Segundo ele, não se pode pensar que a qualidade dos livros publicados seja baixa. Ele explica por que se publica tanto:
– A lógica do setor é a da superoferta. A mídia e as livrarias precisam da novidade. Em boa parte dos casos, 20% dos lançamentos sustentam os 80% restantes.
A gerente editorial da Rocco, Vivian Wyler, diz que os hábitos mudaram e que cada vez mais as pessoas estão lendo mais de um livro ao mesmo tempo:
– Os leitores têm feito com livros verdadeiros zappings, como na TV.
Para Vivian, na verdade, há dois modelos de editora no Brasil: as de catálogo amplo e as pequenas, de catálogo específico.
– No Brasil, tem acontecido o que se dá na França há alguns anos: a aposta na variedade.
E com essa variedade pode-se imaginar mais espaço para o autor nacional, sobretudo para os novos?
– O autor nacional é a prioridade. Queremos que os novos autores enxerguem na editora o lugar para se lançarem – diz Lacerda.
– A boa estratégia é o longo prazo.
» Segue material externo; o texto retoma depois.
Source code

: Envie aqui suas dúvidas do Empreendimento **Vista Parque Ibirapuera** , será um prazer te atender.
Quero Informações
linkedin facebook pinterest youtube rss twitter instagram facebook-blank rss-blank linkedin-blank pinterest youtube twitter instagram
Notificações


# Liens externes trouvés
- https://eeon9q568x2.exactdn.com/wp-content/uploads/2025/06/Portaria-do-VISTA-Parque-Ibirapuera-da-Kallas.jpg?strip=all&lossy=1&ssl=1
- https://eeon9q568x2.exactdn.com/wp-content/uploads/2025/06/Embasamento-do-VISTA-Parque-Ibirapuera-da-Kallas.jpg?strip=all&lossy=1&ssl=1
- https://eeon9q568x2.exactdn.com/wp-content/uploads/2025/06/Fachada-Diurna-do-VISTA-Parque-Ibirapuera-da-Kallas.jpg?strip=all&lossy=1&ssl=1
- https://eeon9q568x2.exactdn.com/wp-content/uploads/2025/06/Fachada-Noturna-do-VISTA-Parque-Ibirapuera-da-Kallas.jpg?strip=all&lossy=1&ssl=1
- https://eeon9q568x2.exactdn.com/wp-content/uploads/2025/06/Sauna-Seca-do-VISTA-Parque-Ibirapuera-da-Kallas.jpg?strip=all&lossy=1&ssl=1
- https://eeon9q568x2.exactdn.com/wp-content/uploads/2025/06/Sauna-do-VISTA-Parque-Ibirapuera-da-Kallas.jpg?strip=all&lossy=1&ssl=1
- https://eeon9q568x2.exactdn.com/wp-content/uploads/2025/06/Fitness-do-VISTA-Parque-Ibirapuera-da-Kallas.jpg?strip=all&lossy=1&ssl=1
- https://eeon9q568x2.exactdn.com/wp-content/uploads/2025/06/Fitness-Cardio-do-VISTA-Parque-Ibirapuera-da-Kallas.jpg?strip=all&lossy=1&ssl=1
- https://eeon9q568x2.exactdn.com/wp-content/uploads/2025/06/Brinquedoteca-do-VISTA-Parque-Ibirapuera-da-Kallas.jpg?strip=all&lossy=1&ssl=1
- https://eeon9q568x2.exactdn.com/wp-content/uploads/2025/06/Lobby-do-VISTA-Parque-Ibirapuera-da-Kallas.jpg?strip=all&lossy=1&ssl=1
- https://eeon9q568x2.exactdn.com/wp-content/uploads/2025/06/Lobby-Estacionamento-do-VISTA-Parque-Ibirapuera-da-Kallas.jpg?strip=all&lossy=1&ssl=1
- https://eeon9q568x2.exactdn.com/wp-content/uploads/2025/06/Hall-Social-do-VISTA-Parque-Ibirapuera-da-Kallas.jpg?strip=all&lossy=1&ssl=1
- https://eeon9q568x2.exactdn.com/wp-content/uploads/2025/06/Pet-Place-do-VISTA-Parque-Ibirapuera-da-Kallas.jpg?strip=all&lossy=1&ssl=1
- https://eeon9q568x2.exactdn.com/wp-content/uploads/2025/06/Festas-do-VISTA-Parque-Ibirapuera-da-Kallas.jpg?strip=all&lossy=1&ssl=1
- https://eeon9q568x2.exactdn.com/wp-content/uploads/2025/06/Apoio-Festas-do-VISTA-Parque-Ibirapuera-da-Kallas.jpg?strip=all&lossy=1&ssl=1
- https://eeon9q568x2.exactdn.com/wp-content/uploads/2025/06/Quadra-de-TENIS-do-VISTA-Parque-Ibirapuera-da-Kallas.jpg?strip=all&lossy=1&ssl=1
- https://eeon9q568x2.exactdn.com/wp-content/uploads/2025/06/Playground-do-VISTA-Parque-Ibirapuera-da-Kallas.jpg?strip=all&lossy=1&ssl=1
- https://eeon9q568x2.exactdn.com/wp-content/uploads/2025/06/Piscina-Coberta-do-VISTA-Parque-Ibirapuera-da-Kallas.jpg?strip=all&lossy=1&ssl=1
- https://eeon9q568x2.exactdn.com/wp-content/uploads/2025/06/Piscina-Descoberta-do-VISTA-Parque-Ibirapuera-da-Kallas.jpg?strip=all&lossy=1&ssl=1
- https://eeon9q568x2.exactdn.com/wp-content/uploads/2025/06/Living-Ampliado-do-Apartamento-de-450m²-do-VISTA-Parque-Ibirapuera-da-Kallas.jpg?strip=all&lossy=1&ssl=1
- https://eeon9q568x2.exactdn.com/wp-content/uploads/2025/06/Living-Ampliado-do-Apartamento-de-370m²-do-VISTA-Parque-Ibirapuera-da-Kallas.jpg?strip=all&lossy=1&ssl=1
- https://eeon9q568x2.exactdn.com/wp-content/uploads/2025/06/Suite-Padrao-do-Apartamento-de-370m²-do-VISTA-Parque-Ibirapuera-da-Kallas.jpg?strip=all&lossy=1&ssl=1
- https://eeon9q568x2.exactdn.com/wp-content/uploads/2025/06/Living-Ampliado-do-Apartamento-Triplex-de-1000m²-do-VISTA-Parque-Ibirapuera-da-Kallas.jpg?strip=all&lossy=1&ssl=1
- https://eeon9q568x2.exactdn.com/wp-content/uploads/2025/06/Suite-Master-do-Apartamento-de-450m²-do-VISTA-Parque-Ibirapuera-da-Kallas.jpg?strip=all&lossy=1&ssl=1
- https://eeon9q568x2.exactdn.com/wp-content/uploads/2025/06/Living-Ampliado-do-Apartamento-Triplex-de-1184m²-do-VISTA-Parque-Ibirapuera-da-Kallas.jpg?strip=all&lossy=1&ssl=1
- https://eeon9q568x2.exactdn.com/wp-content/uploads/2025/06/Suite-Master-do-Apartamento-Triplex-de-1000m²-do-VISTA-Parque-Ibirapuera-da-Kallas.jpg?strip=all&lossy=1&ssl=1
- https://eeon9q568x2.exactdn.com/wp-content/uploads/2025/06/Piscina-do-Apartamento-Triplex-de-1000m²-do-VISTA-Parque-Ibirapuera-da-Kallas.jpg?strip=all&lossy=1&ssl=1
Por isso, não compramos livros, só autores completos – diz Vivian Wyler sobre a Rocco, que, por exemplo, ao retomar na Objetiva o mago Paulo Coelho trouxe com ele inclusive os livros que já haviam sido publicados na outra editora.
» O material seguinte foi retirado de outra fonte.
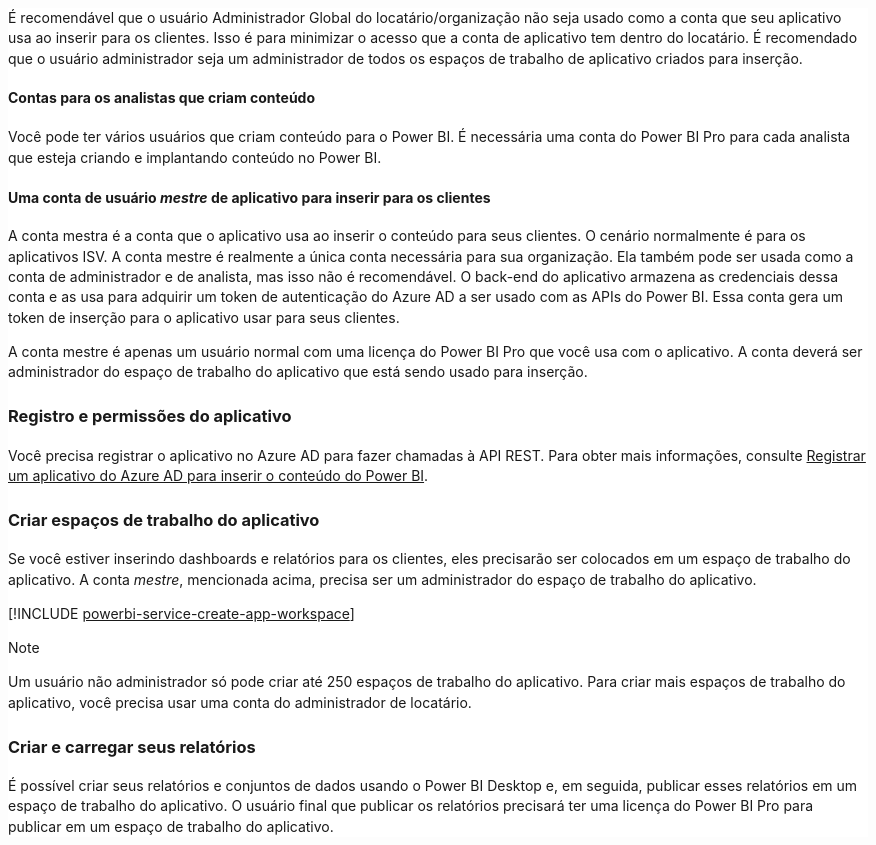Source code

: É recomendável que o usuário Administrador Global do locatário/organização não seja usado como a conta que seu aplicativo usa ao inserir para os clientes. Isso é para minimizar o acesso que a conta de aplicativo tem dentro do locatário. É recomendado que o usuário administrador seja um administrador de todos os espaços de trabalho de aplicativo criados para inserção.

#### <a name="accounts-for-analysts-that-create-content"></a>Contas para os analistas que criam conteúdo

Você pode ter vários usuários que criam conteúdo para o Power BI. É necessária uma conta do Power BI Pro para cada analista que esteja criando e implantando conteúdo no Power BI.

#### <a name="an-application-master-user-account-for-embedding-for-your-customers"></a>Uma conta de usuário *mestre* de aplicativo para inserir para os clientes

A conta mestra é a conta que o aplicativo usa ao inserir o conteúdo para seus clientes. O cenário normalmente é para os aplicativos ISV. A conta mestre é realmente a única conta necessária para sua organização. Ela também pode ser usada como a conta de administrador e de analista, mas isso não é recomendável. O back-end do aplicativo armazena as credenciais dessa conta e as usa para adquirir um token de autenticação do Azure AD a ser usado com as APIs do Power BI. Essa conta gera um token de inserção para o aplicativo usar para seus clientes.

A conta mestre é apenas um usuário normal com uma licença do Power BI Pro que você usa com o aplicativo. A conta deverá ser administrador do espaço de trabalho do aplicativo que está sendo usado para inserção.

### <a name="appreg"></a> Registro e permissões do aplicativo

Você precisa registrar o aplicativo no Azure AD para fazer chamadas à API REST. Para obter mais informações, consulte [Registrar um aplicativo do Azure AD para inserir o conteúdo do Power BI](register-app.md).

### <a name="appws"></a>Criar espaços de trabalho do aplicativo

Se você estiver inserindo dashboards e relatórios para os clientes, eles precisarão ser colocados em um espaço de trabalho do aplicativo. A conta *mestre*, mencionada acima, precisa ser um administrador do espaço de trabalho do aplicativo.

[!INCLUDE [powerbi-service-create-app-workspace](../includes/powerbi-service-create-app-workspace.md)]

> [!NOTE]
> Um usuário não administrador só pode criar até 250 espaços de trabalho do aplicativo. Para criar mais espaços de trabalho do aplicativo, você precisa usar uma conta do administrador de locatário.
>

### <a name="createreports"></a>Criar e carregar seus relatórios

É possível criar seus relatórios e conjuntos de dados usando o Power BI Desktop e, em seguida, publicar esses relatórios em um espaço de trabalho do aplicativo. O usuário final que publicar os relatórios precisará ter uma licença do Power BI Pro para publicar em um espaço de trabalho do aplicativo.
– Não se forma um catálogo sólido sem um espaço para a descoberta de novos autores. Por isso têm surgido tantos novos nomes nos últimos anos – diz Luciana Villas-Bôas.
Uma preocupação muitos têm, entretanto, com a venda de parte da Objetiva para a Prisa. Claro, diante de uma negócio como esse, sempre surgem nacionalistas temerosos com a possibilidade de estrangeiros decidirem o que se publica no Brasil. Como está viajando à Espanha e à Argentina para acertar detalhes da parceria com a editora espanhola, Roberto Feith, que continua dirigindo a Objetiva, não pôde discutir o assunto.
Mas o caso da Planeta, grande editora espanhola que se estabeleceu no Brasil em 2003, pode ser um bom parâmetro para avaliação. A intenção original da Planeta, quando começou a flertar com o Brasil, em 2002, era fazer exatamente o que a Prisa-Santillana acaba de fazer: comprar uma editora aqui. Ela chegou até a negociar isso com algumas, mas a desvalorização do real acabou fazendo com que a editora optasse por um projeto mais modesto e se lançasse com sua marca própria.
– A decisão sobre o que é lançado não tem nenhuma ingerência espanhola. O interesse da empresa é formar um catálogo sólido e próprio no país, com autores nacionais.